In general, the combustion gas (including the flame) generated by a burner is discharged through the ring shaped combustion gas route to the outside, and while the combustion gas passes through the route, its temperature goes down and its volume flow rate decreases. Further, since the ring shaped combustion gas route has a cross sectional area which increases toward the outside, the speed of the combustion gas in the combustion gas route becomes slower, so that the heat flow is dissipated toward the outside.
On the other hand, the heat transmission rate between the combustion gas and the cooking container becomes preferable when the combustion gas is passed through narrow ring shaped combustion gas route.

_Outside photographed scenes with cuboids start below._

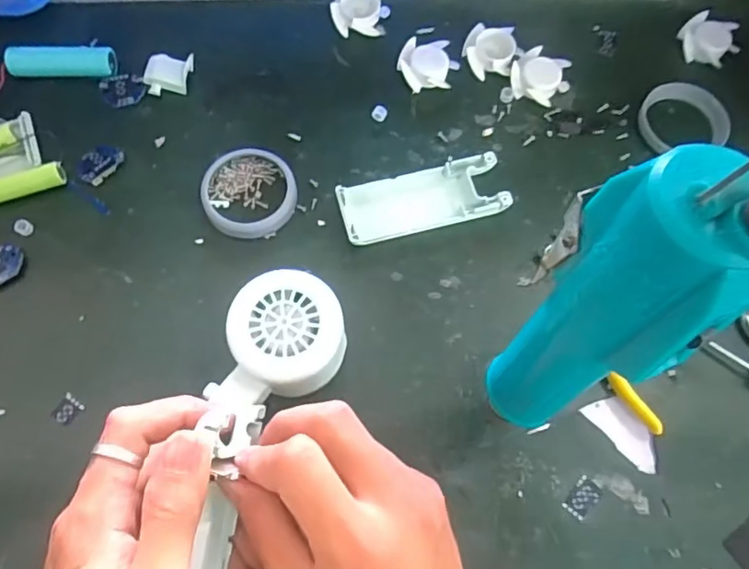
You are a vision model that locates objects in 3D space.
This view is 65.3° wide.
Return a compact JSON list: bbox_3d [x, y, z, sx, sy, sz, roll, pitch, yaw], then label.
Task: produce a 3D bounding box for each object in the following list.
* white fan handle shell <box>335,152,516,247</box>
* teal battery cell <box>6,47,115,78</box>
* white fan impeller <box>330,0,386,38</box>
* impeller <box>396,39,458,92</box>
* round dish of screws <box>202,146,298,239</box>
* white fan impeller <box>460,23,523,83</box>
[{"bbox_3d":[0.032,-0.054,0.370,0.105,0.010,0.040,-15,73,-7],"label":"white fan handle shell"},{"bbox_3d":[-0.206,-0.147,0.385,0.065,0.016,0.017,-4,72,-3],"label":"teal battery cell"},{"bbox_3d":[-0.012,-0.195,0.414,0.036,0.015,0.033,-2,72,-3],"label":"white fan impeller"},{"bbox_3d":[0.037,-0.152,0.404,0.039,0.011,0.034,-6,72,-4],"label":"impeller"},{"bbox_3d":[-0.079,-0.058,0.366,0.053,0.012,0.059,-43,78,-14],"label":"round dish of screws"},{"bbox_3d":[0.082,-0.163,0.407,0.037,0.010,0.037,-9,72,-5],"label":"white fan impeller"}]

As a result, in the conventional cooking stoves, the heat flow is dissipated more at the outside in the ring shaped combustion gas route and sufficient heat exchange cannot be made.
On the other hand, in the cooking stove wherein a natural combustion type burner that supplies air necessary for combustion by natural draft force is used, if the distance between the bottom surface of the cooking container P and the burner 14 is made short, and the combustion space is made narrow, the draft force is not formed and the supply and discharge of combustion air cannot be made smoothly. Therefore, there is a limitation to make the combustion space narrow, which means that the distance between the burner 14 and the cooking container P becomes wide, so that the contact area of the combustion flame and the bottom surface of the cooking container P cannot be increased. Further, since the combustion space must be made wide, the combustion heat is dissipated unnecessarily in the combustion space, and the combustion heat is cooled down by ambient air flowing into the combustion space. Consequently, desired heating efficiency cannot be obtained.
Furthermore, even if the combustion gas flow is controlled so that the combustion gas is efficiently guided to the cooking container P for the purpose of improving the heating efficiency, it is difficult to control the combustion gas flow by only the natural draft force.
Accordingly, before the combustion heat is transmitted to the cooking container P sufficiently, the combustion gas is discharged to the outside, and there is a limitation in improvement of heating efficiency.
In the trivet of the Japanese Utility Model Application Laid-Open No. H02-140210, the cooking container is put on the protrusion arranged in the partition wall, the combustion gas route between the bottom surface of the cooking container and the trivet ring is not separated but interconnected at the upper portion. Therefore, the combustion gas (including the flame) of the burner does not circulate but just flows in the emission direction at the bottom surface of the cooking container.
Further, in the burner of the Japanese Patent Application Laid-Open No. 2003-166718, the jetting direction of the combustion gas is inclined and the trivet claws are formed so as to be inclined in the same direction. Accordingly, the combustion gas just flows diagonally to the emission direction, and the combustion gas does not sufficiently contact with the cooking container.
Namely, in any of these burners, the combustion gas flows under the cooking container in laminar flow state to the outside.
In this case, on the bottom surface of the cooking container, a heat transmission border film of a thin air layer is formed, and which works as a heat insulation layer. Thus, the heat transmission of the combustion gas to the cooking container has not been achieved.
As a result, it has been impossible to obtain high heating efficiency.
Accordingly, the object of the present invention is to solve the above problems with the prior art, and to eliminate energy loss arising from the trivet structure and the kinds of burners and obtain high heating efficiency.